Baca Juga : Gunung Bawakaraeng & Gunung Nona

Maps

GUNUNG KAMBUNO (2.950 MDPL)

Ekspedisi Gunung Kambuno
c: @latimojong_tracker

GUNUNG KAMBUNO (2.950 MDPL)
Di Provinsi Sulawesi Selatan

Gunung Kambuno adalah sebuah gunung yang terletak di Kabupaten Luwu Utara dan satu kawasan dengan Tobaku (Tolangi-Balease-Kabentonu). Meski masuk dalam kawasan yang sama, namun Gunung Kambuno terletak di pegunungan yang berbeda. Gunung Kambuno masuk dalam Pegunungan Tusang dan menjadi salah satu puncak tertinggi di antara gunung yang lainnya. Gunung Kambuno memiliki ketinggian 2.950 mdpl.

PENDAKIAN
Jalur pendakian Gunung Kambuno dimulai dari Dusun Mangkaluku, Desa Malimbu, Kecamatan Malimbu. Kemudian dilanjutkan berjalan kaki dan menyeberangi sungai dengan jembatan gantung untuk menuju titik kilometer 45 (jarak titik tersebut dari jalan raya adalah 45 km), dan seterusnya adalah pejalanan mendaki. Total terdapat 8 pos pendakian. Trek awal berupa kawasan hutan kemudian diteruskan trek punggungan.

PUNCAK
Puncak Gunung Kambuno disebut Lantangunta. Namun untuk mencapai puncak ini kita harus melewati dua puncak gunung lain, yakni Puncak Kusang dan Puncak Kambuna. Teknik untuk mencapai puncak ke puncak adalah dengan mengikuti stringline (penanda pada pohon). Puncak Lantangunta sendiri berupa lahan yang tidak begitu luas dan masih rimbun dengan tumbuhan kerdil serta terdapat batu triangulasi. Total waktu yang dibutuhkan untuk mendaki Gunung Kambuno yakni 3-5 hari. Bahaya utama yang mengancam adalah longsor yang terbilang cukup sering terjadi jika musim hujan tiba, dan juga jalur yang bercabang sehingga pendaki bisa tersesat.
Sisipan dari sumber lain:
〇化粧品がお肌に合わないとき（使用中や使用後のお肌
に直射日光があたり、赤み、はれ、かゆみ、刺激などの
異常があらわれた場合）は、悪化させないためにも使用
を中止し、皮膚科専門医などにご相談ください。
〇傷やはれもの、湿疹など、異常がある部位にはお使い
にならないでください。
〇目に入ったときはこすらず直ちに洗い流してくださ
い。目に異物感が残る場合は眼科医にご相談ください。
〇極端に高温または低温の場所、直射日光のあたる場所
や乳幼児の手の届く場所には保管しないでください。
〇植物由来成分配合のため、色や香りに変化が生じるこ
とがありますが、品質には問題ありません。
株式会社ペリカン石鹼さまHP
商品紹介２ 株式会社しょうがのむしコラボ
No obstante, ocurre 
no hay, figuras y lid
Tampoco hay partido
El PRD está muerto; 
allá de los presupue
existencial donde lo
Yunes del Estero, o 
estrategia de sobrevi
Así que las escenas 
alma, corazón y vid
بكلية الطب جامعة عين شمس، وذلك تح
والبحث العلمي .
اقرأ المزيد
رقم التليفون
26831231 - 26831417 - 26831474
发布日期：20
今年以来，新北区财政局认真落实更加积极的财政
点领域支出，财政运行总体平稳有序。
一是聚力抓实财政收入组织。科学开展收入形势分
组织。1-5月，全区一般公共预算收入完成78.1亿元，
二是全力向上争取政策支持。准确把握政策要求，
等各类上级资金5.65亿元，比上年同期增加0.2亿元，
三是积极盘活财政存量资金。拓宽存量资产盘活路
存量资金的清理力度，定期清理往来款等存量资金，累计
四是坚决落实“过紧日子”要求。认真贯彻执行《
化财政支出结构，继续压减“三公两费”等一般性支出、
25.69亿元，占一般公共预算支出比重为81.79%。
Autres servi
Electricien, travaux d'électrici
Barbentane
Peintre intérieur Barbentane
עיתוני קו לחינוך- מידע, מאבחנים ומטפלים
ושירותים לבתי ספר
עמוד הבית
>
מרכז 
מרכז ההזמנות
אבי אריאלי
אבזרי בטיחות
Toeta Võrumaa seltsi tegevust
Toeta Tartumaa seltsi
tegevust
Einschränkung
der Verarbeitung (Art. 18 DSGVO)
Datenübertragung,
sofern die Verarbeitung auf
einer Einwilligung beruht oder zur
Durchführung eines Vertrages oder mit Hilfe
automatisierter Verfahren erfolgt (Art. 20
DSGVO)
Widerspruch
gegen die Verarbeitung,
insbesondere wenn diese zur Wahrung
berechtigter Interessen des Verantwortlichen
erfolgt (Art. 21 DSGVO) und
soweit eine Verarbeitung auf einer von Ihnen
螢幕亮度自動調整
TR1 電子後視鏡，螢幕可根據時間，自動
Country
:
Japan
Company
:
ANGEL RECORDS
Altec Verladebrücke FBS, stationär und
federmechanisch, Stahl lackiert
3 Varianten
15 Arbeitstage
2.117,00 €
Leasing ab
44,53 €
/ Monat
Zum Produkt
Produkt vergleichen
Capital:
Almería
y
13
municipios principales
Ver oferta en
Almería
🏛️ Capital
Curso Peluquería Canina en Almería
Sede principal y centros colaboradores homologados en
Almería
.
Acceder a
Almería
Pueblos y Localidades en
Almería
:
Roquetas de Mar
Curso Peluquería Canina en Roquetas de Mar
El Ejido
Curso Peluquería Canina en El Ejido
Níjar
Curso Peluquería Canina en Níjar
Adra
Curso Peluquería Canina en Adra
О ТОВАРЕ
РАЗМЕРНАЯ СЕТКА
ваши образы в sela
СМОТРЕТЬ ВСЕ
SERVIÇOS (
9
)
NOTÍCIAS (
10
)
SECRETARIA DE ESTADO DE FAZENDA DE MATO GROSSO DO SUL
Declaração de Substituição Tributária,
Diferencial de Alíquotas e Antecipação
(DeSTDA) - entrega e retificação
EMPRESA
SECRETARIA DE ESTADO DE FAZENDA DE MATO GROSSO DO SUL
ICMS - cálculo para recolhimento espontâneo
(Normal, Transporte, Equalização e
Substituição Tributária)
Nama lain : Buntu Kambuno, Lantangunta
Elevasi : 2.950 mdpl
Lokasi : Sulawesi Selatan
Jenis : Non-volcano, Pegunungan
Pengelola : Pemerintah Luwu Utara
Keistimewaan :
Jalur pendakian : Dusun Mangkaluku
Tempat Ikonik :
Puncak : Lantangunta
Lama pendakian : 3-5 hari
Koordinat : 2°21’19.4″S 120°04’16.6″E
Level pendakian : sulit

Baca Juga : Gunung Latimojong & Gunung Nona

Maps

GUNUNG LOMPOBATTANG (2.870 MDPL)

Gambar Puncak Gunung Lompobattang
c: @panji.96

GUNUNG LOMPOBATTANG (2.870 MDPL)
Di Provinsi Sulawesi Selatan

Gunung Lompobattang adalah sebuah gunung yang cukup terkenal di Sulawesi Selatan. Gunung Lompobattang memiliki ketinggian 2.870 mdpl dan masuk dalam kawasan Kabupaten Gowa dan Kabupaten Bantaeng, Sulawesi Selatan. Nama “Lompobattang” memiliki arti “perut yang besar”.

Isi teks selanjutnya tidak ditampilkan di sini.